▶ **What to produce**
Reproduce the entries below exactly, but only from the line containing "Die erfolgreiche Implementierung" to the line containing "Entwicklung einer Archivierungsrichtlinie", inclusive.

▶ **Data supplied**
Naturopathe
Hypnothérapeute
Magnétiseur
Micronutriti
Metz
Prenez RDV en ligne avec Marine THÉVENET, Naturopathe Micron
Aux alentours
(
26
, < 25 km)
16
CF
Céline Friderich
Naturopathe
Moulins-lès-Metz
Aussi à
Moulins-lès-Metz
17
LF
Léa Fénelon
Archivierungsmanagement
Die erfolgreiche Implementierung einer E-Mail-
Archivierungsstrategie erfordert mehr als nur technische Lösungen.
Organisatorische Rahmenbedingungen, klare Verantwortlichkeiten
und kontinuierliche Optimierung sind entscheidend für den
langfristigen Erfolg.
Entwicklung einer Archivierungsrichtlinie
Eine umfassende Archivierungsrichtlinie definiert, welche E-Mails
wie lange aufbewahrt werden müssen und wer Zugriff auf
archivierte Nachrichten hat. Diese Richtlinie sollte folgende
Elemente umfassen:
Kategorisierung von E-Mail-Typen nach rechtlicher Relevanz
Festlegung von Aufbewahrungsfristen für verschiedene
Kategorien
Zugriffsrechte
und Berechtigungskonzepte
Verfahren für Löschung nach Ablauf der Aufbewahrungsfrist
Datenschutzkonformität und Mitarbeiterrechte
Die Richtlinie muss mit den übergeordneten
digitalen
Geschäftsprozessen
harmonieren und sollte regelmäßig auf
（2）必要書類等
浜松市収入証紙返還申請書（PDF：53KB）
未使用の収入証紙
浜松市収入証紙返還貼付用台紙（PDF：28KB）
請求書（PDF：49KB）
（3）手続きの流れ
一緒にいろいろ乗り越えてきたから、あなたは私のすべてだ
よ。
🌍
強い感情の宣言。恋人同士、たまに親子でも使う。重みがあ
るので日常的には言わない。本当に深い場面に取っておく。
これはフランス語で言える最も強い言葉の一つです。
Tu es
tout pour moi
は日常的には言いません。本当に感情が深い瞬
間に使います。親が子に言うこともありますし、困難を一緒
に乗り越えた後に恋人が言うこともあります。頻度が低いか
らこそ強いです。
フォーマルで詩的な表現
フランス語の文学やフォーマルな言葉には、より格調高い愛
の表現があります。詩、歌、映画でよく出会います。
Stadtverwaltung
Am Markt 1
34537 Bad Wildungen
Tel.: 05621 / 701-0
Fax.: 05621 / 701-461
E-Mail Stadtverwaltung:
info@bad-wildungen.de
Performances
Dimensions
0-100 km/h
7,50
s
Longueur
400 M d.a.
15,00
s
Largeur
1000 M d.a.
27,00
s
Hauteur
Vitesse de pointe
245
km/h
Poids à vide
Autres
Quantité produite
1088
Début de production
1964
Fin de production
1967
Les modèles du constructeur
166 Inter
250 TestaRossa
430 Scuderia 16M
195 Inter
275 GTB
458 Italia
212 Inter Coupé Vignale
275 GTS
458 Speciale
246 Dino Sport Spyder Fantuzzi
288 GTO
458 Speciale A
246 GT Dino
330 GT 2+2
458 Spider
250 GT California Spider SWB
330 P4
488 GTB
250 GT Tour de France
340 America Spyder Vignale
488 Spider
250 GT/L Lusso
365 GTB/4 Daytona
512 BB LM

▶ **Answer to the exercise**
Die erfolgreiche Implementierung einer E-Mail-
Archivierungsstrategie erfordert mehr als nur technische Lösungen.
Organisatorische Rahmenbedingungen, klare Verantwortlichkeiten
und kontinuierliche Optimierung sind entscheidend für den
langfristigen Erfolg.
Entwicklung einer Archivierungsrichtlinie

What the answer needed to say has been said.